But by 2010 when we wrote our piece, the insurance industry was sitting on so much money – partly from their earlier price-gouging and partly because of their continuing investment returns - that they simply couldn’t start raising rates again. But we didn’t trust them and that’s why we said, “bookmark this post and come back to it in a year or so.” Well it took a decade thanks to the obscene amount of investment income it continued to rake in, not to mention the windfall from Trump’s tax cut, none of which the insurance industry gave back to customers.

But like a bad penny that always turns up, they’re back! If you’ve read some of the business press over the last few months, you will find a bunch of articles quoting insurance executives clearly pushing to send the nation into a new liability insurance crisis. (You’ll find examples of these articles in future reports but take it from us: the Bad Place Lava Monsters would be so proud.)

* TASKS TO COMPLETE *
1. Output the portion of the insurance industry passage between "But like a bad" and "be so proud.)", inclusive.
2. Answer these questions using the insurance industry passage:
(a) In what year did the authors write their earlier piece?
(b) What did the authors tell readers to do with that post?
(c) According to the business press articles, what are insurance executives pushing the nation into?
3. Extend the insurance industry passage, starting immediately after its final sentence.
The lines that come after this point are not needed.

* DATASET EXCERPT *
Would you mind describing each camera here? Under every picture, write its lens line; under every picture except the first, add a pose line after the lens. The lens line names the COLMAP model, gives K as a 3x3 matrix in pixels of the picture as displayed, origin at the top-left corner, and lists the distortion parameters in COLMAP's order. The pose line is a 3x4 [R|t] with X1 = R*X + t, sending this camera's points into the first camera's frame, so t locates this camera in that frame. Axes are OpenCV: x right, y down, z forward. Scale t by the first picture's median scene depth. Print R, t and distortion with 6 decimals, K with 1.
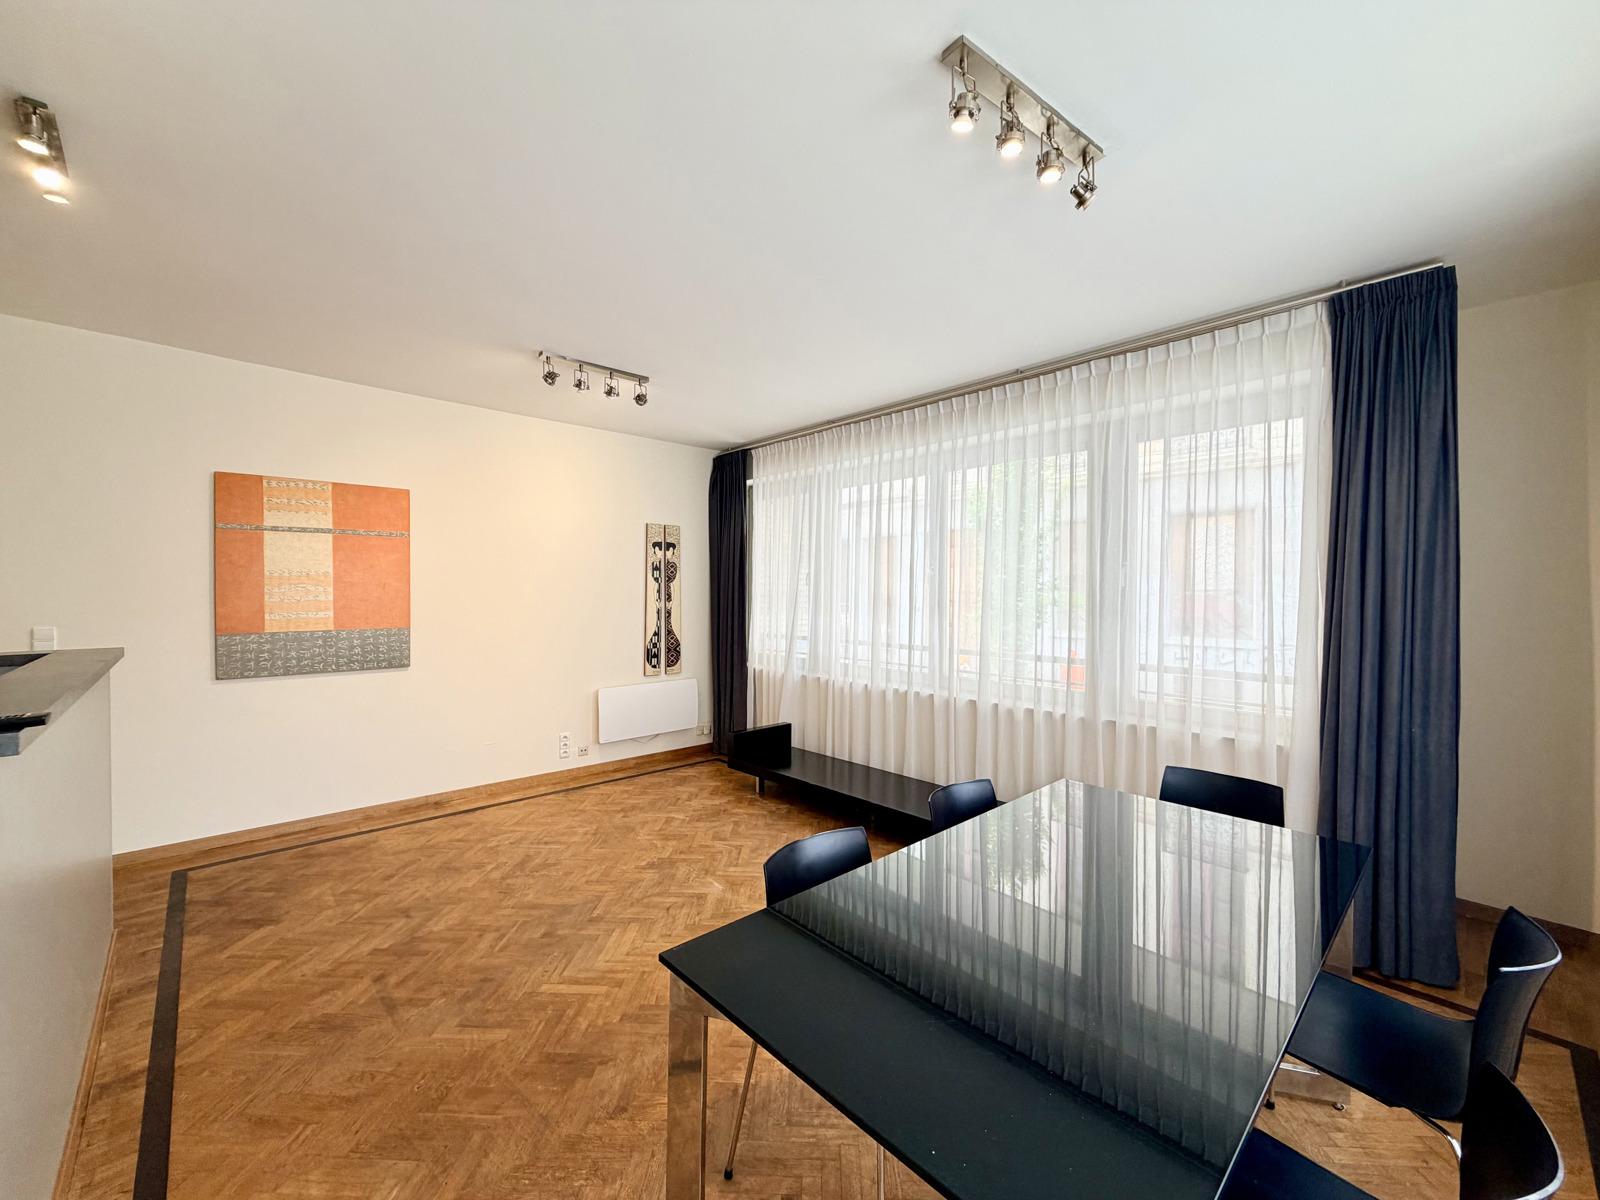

* ANSWERS BY ITEM NUMBER *
1.
But like a bad penny that always turns up, they’re back! If you’ve read some of the business press over the last few months, you will find a bunch of articles quoting insurance executives clearly pushing to send the nation into a new liability insurance crisis. (You’ll find examples of these articles in future reports but take it from us: the Bad Place Lava Monsters would be so proud.)

2.
(a) 2010
(b) Bookmark it and come back to it in a year or so.
(c) A new liability insurance crisis.

3.
Here’s their problem, or at least one of them. Despite their “déjà vu all over again” whining about juries making things difficult for insurance companies, the industry is still swimming in money. They have mountains of it. Pick your metaphor. For example, take a look at their surpluses, which are the extra cushion insurers hold in addition to the amount they have set aside to pay estimated future claims. These surpluses are at record levels. And I mean unprecedented. In 2010 when we wrote that first article, the surplus was $584 billion. Now, it’s $802 billion! Hitting policyholders with rate hikes now would be purely for the purpose of price-gouging them.

They’ve done that before but we really shouldn’t let them do it this time. The Good Place may be ending. But our focus on this Bad industry is not. There are many ways to show how much they are lying about everything. Expect to see much more from us soon.